Journalists John Mc Coy and Ethan Hoffman spent four months inside the walls of the Washington State Penitentiary at Walla Walla in 1978, just as Washington, once a leader in prison reform, abandoned its focus on reform and rehabilitation and returned to cell time and punishment. It was a brutal transition.
Mc Coy and Hoffman roamed the maximum-security compound almost at will, observing and befriending prisoners and guards. The result is a striking depiction of a community in which there was little to do, much to fear, and a culture that both mimicked and scorned the outside world. Mc Coy’s unadorned prose and Hoffman’s stunning black-and-white photographs offer as authentic a portrayal of life in the Big House as “outsiders” are ever likely to experience.

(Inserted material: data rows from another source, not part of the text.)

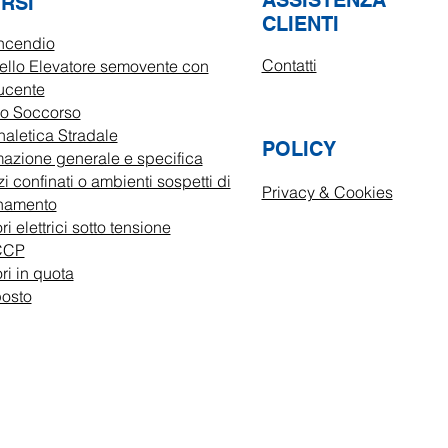
ASSISTENZA
ORSI
ALLA
U
CLIENTI
incendio
ER
Contatti
rello Elevatore semovente con
ucente
mo Soccorso
SUI CORSI IN
naletica Stradale
POLICY
OFFERTE A TE
mazione generale e specifica
ISCRIVE
GRAT
i confinati o ambienti sospetti di
Privacy & Cookies
namento
ALLA FO
ri elettrici sotto tensione
CCP
ri in quota
posto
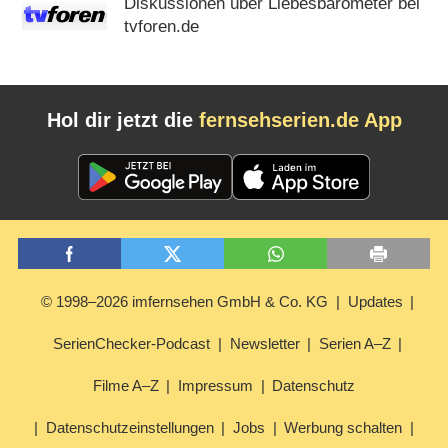
Diskussionen über Liebesbarometer bei
tvforen.de
Hol dir jetzt die
fernsehserien.de App
© 1998–2026 imfernsehen GmbH & Co. KG
Updates
SerienChecker-Podcast
Newsletter
Serien A–Z
Filme A–Z
Impressum
Datenschutz
Datenschutzeinstellungen
Jobs
Werbung schalten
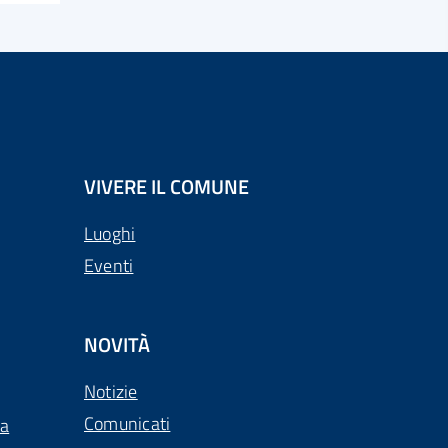
VIVERE IL COMUNE
Luoghi
Eventi
NOVITÀ
Notizie
Comunicati
ca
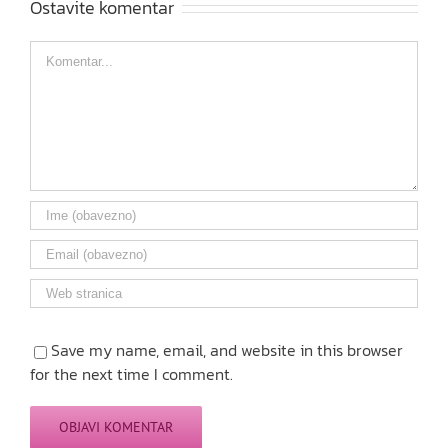
Ostavite komentar
Comment
Save my name, email, and website in this browser
for the next time I comment.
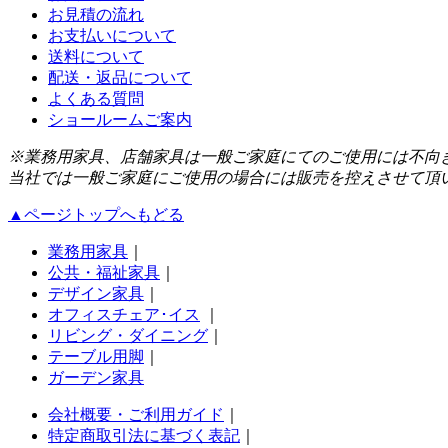
お見積の流れ
お支払いについて
送料について
配送・返品について
よくある質問
ショールームご案内
※業務用家具、店舗家具は一般ご家庭にてのご使用には不向
当社では一般ご家庭にご使用の場合には販売を控えさせて頂
▲ページトップへもどる
業務用家具
｜
公共・福祉家具
｜
デザイン家具
｜
オフィスチェア･イス
｜
リビング・ダイニング
｜
テーブル用脚
｜
ガーデン家具
会社概要・ご利用ガイド
｜
特定商取引法に基づく表記
｜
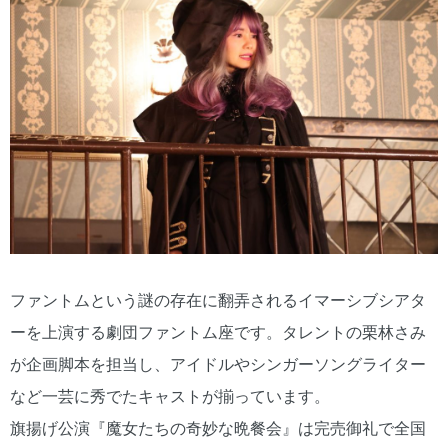
ファントムという謎の存在に翻弄されるイマーシブシアタ
ーを上演する劇団ファントム座です。タレントの栗林さみ
が企画脚本を担当し、アイドルやシンガーソングライター
など一芸に秀でたキャストが揃っています。
旗揚げ公演『魔女たちの奇妙な晩餐会』は完売御礼で全国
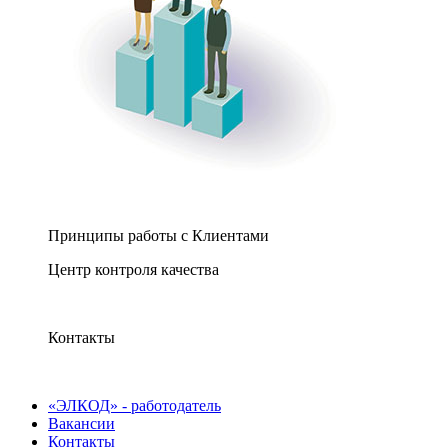
Принципы работы с Клиентами
Центр контроля качества
Контакты
«ЭЛКОД» - работодатель
Вакансии
Контакты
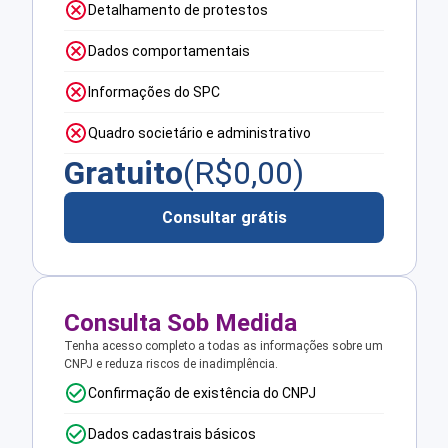
Detalhamento de protestos
Dados comportamentais
Informações do SPC
Quadro societário e administrativo
Gratuito
(R$
0,00
)
Consultar grátis
Consulta Sob Medida
Tenha acesso completo a todas as informações sobre um
CNPJ e reduza riscos de inadimplência.
Confirmação de existência do CNPJ
Dados cadastrais básicos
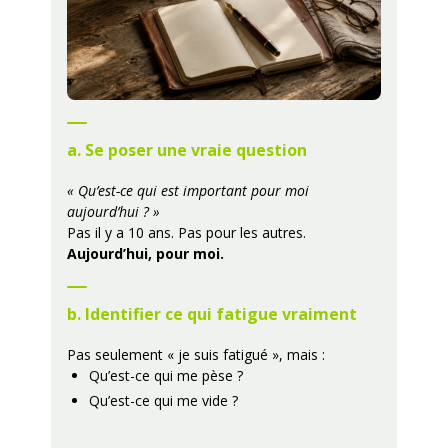
a. Se poser une vraie question
« Qu’est-ce qui est important pour moi
aujourd’hui ? »
Pas il y a 10 ans. Pas pour les autres.
Aujourd’hui, pour moi.
b. Identifier ce qui fatigue vraiment
Pas seulement « je suis fatigué », mais :
Qu’est-ce qui me pèse ?
Qu’est-ce qui me vide ?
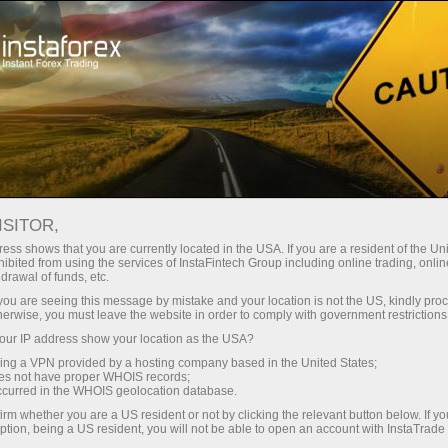
строе открытие счета
Торговая платформа
Начинающим
Партнерам
Сервисы комп
ISITOR,
ess shows that you are currently located in the USA. If you are a resident of the Uni
ibited from using the services of InstaFintech Group including online trading, online
drawal of funds, etc.
k you are seeing this message by mistake and your location is not the US, kindly pro
 постарались ответить на
herwise, you must leave the website in order to comply with government restrictions
кой программе, торговых
ur IP address show your location as the USA?
икации и многом другом.
sing a VPN provided by a hosting company based in the United States;
oes not have proper WHOIS records;
occurred in the WHOIS geolocation database.
irm whether you are a US resident or not by clicking the relevant button below. If y
ption, being a US resident, you will not be able to open an account with InstaTrad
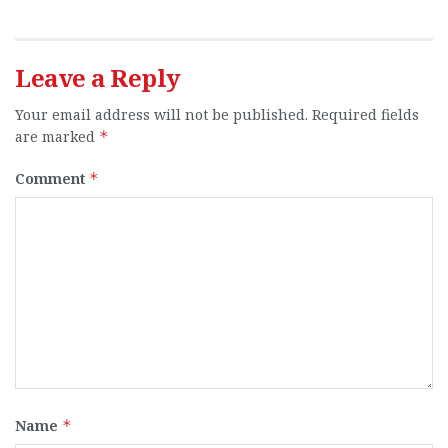
Leave a Reply
Your email address will not be published.
Required fields
are marked
*
Comment
*
Name
*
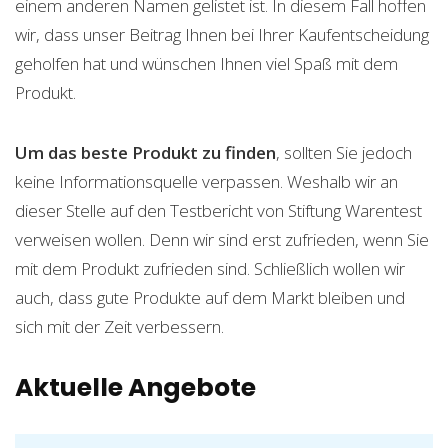
einem anderen Namen gelistet ist. In diesem Fall hoffen
wir, dass unser Beitrag Ihnen bei Ihrer Kaufentscheidung
geholfen hat und wünschen Ihnen viel Spaß mit dem
Produkt.
Um das beste Produkt zu finden
, sollten Sie jedoch
keine Informationsquelle verpassen. Weshalb wir an
dieser Stelle auf den Testbericht von Stiftung Warentest
verweisen wollen. Denn wir sind erst zufrieden, wenn Sie
mit dem Produkt zufrieden sind. Schließlich wollen wir
auch, dass gute Produkte auf dem Markt bleiben und
sich mit der Zeit verbessern.
Aktuelle Angebote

Originally published in 1981, Concrete Mama revealed a previously unseen stark and complex world of life on the inside, for which it won the Washington State Book Award. Long unavailable yet still relevant, it is revitalized in a second edition with an introduction by scholar Dan Berger that provides historical context for the book’s ongoing resonance, along with several previously unpublished photographs.
Om författaren
Dan Berger is associate professor of comparative ethnic studies at the University of Washington Bothell. He is the author or editor of six books, including Captive Nation: Black Prison Organizing in the Civil Rights Era, which won the 2015 James A. Rawley Prize from the Organization of American Historians, and Rethinking the American Prison Movement (coauthored with Toussaint Losier). Berger is a founding coordinator of the Washington Prison History Project.